Antitrust indaga EasyJet per prezzo ingannevole Flusso della storia e fatti chiave
L'Autorità Garante della Concorrenza e del Mercato ha avviato un'istruttoria contro easyJet Airline Company Limited per presunte pratiche commerciali scorrette legate alla vendita online di bagagli in stiva. L'indagine riguarda il modo in cui la compagnia aerea struttura il processo di acquisto sul sito e sull'app, mostrando solo il prezzo medio del servizio per andata e ritorno e impostando come opzione predefinita l'acquisto cumulativo, anche quando il passeggero non lo desidera.
Secondo l'Antitrust, questa impostazione induce in errore i consumatori sul costo effettivo per ciascuna tratta.

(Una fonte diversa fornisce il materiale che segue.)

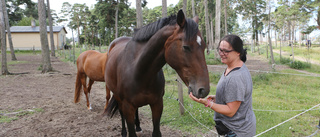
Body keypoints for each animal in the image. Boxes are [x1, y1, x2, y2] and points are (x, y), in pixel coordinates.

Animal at [105, 9, 210, 137]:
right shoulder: (127, 106)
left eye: (204, 46)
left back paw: (138, 126)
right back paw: (124, 132)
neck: (140, 71)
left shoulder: (157, 104)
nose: (203, 89)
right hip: (117, 96)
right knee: (121, 112)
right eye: (186, 47)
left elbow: (156, 131)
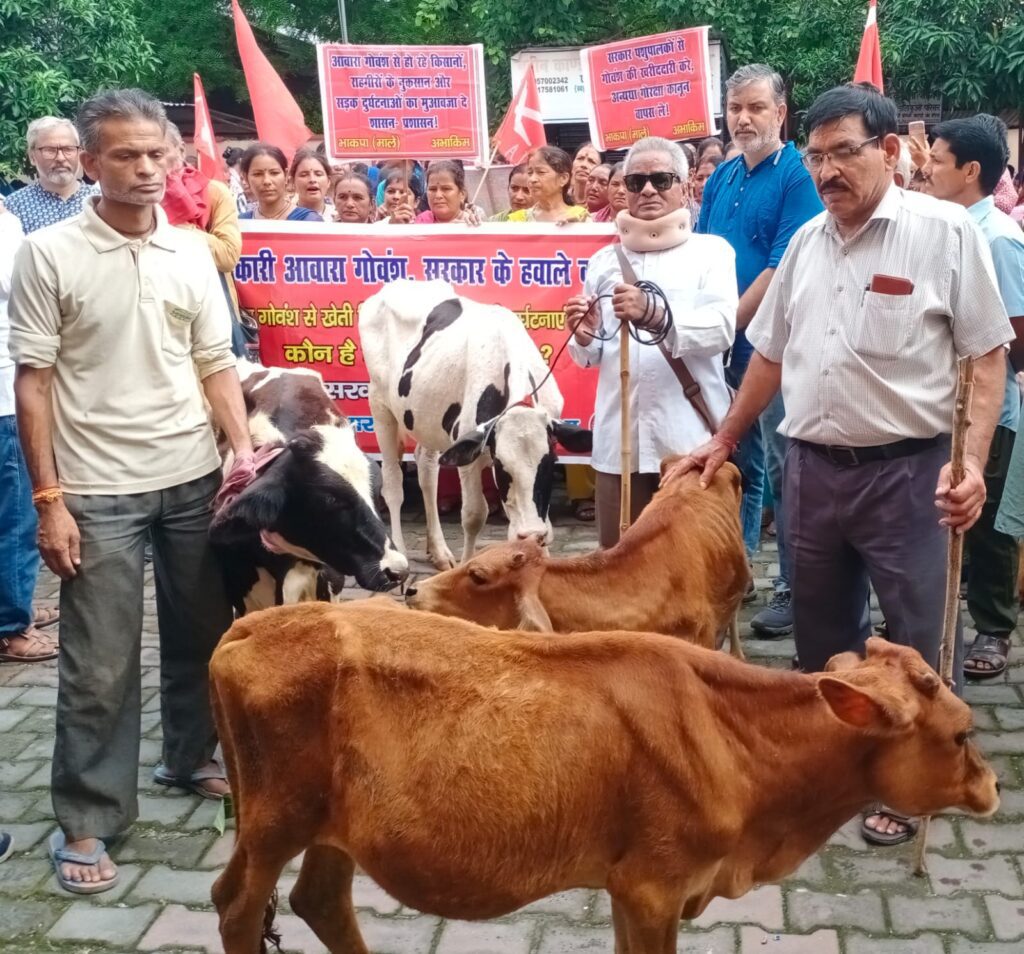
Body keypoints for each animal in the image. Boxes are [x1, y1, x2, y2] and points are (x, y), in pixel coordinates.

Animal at [207, 601, 999, 953]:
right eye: (962, 733)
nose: (991, 786)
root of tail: (254, 623)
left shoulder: (630, 885)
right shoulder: (653, 885)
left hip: (330, 826)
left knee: (318, 899)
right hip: (275, 819)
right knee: (238, 905)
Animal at [360, 280, 593, 569]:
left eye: (551, 463)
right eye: (502, 467)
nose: (530, 533)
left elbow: (543, 515)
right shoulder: (469, 455)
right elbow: (473, 516)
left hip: (427, 418)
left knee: (427, 471)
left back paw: (439, 551)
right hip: (380, 405)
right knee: (393, 483)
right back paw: (401, 551)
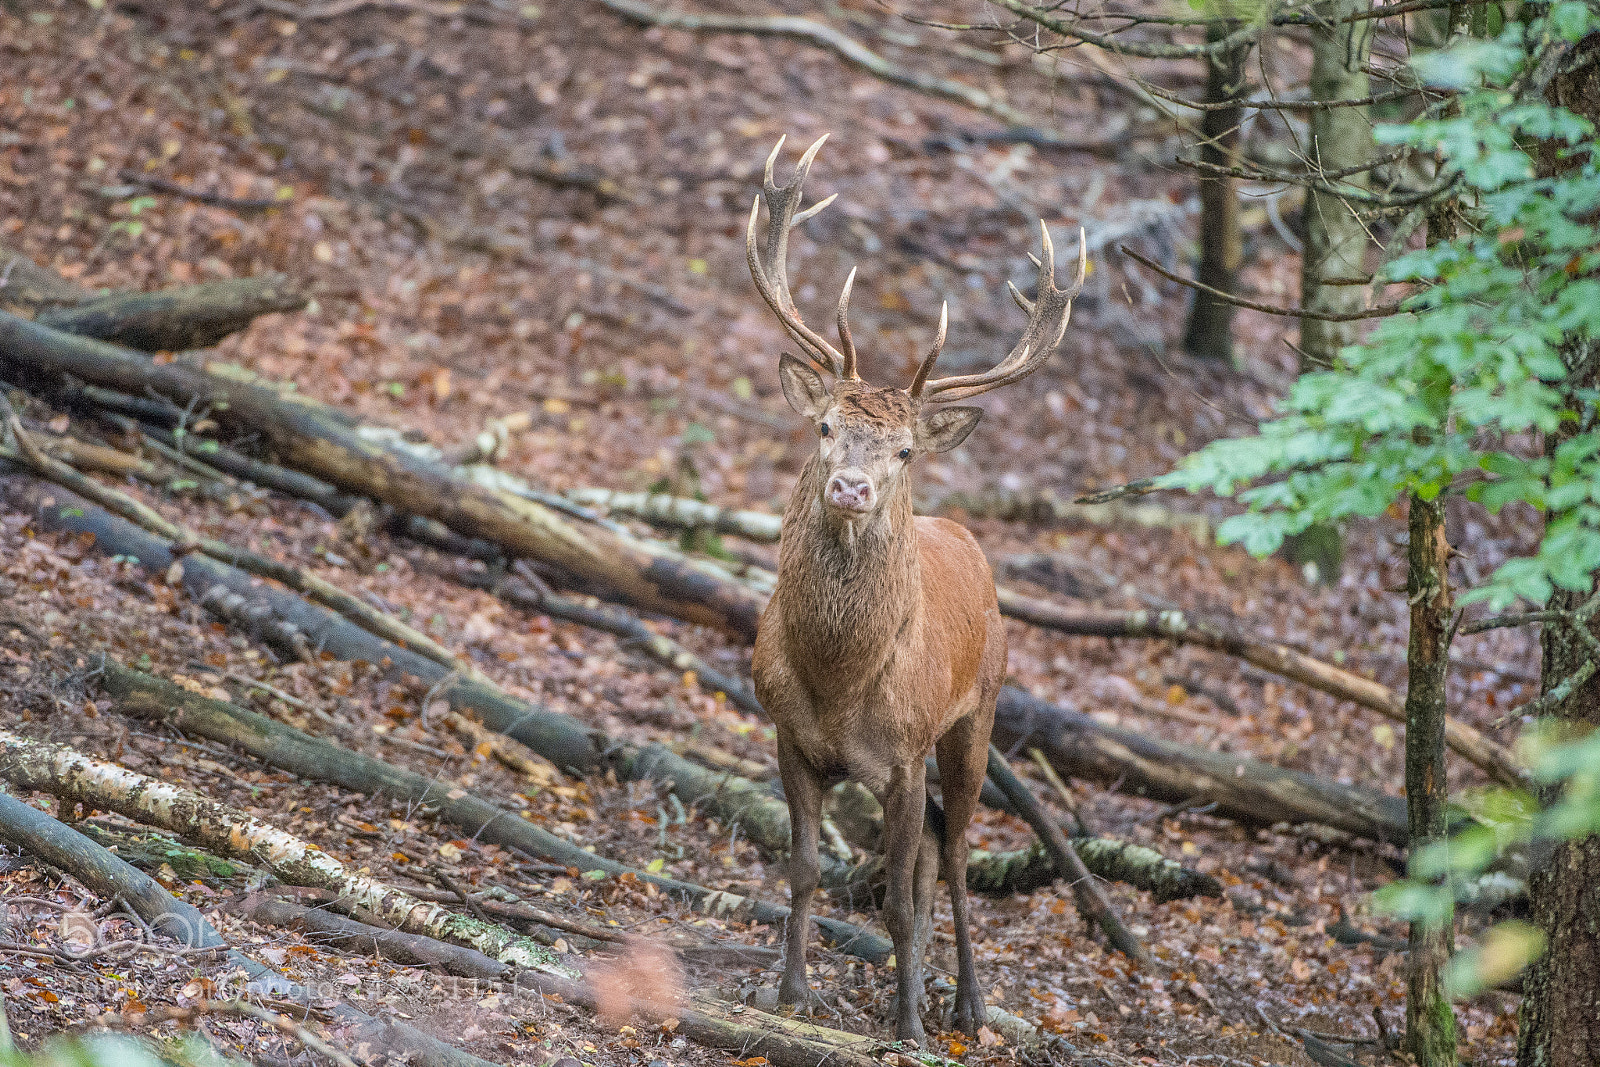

Per acquistare il bagaglio solo per un viaggio di sola andata, l'utente deve interrompere la procedura di prenotazione e modificare manualmente la selezione, un ostacolo che va contro la trasparenza e la libertà di scelta.
La condotta potrebbe violare gli articoli 20, 21, 22, 24 e 25 del Codice del consumo, configurando una pratica commerciale ingannevole e aggressiva. L'istruttoria è stata avviata dopo che easyJet non ha risposto a una precedente sollecitazione dell'Autorità, nota come 'moral suasion'.
Fatti
- L'Antitrust ha avviato un'istruttoria contro easyJet Airline Company Limited nel maggio 2026.
- L'accusa è di pratica commerciale ingannevole e aggressiva nella vendita di bagagli in stiva online.
- EasyJet mostra solo il prezzo medio per andata e ritorno e imposta l'acquisto cumulativo come opzione predefinita.
- I consumatori devono interrompere la prenotazione per acquistare il bagaglio su una sola tratta.
- L'istruttoria segue una 'moral suasion' a cui easyJet non ha dato seguito.
- La pratica potrebbe violare gli articoli 20, 21, 22, 24 e 25 del Codice del consumo.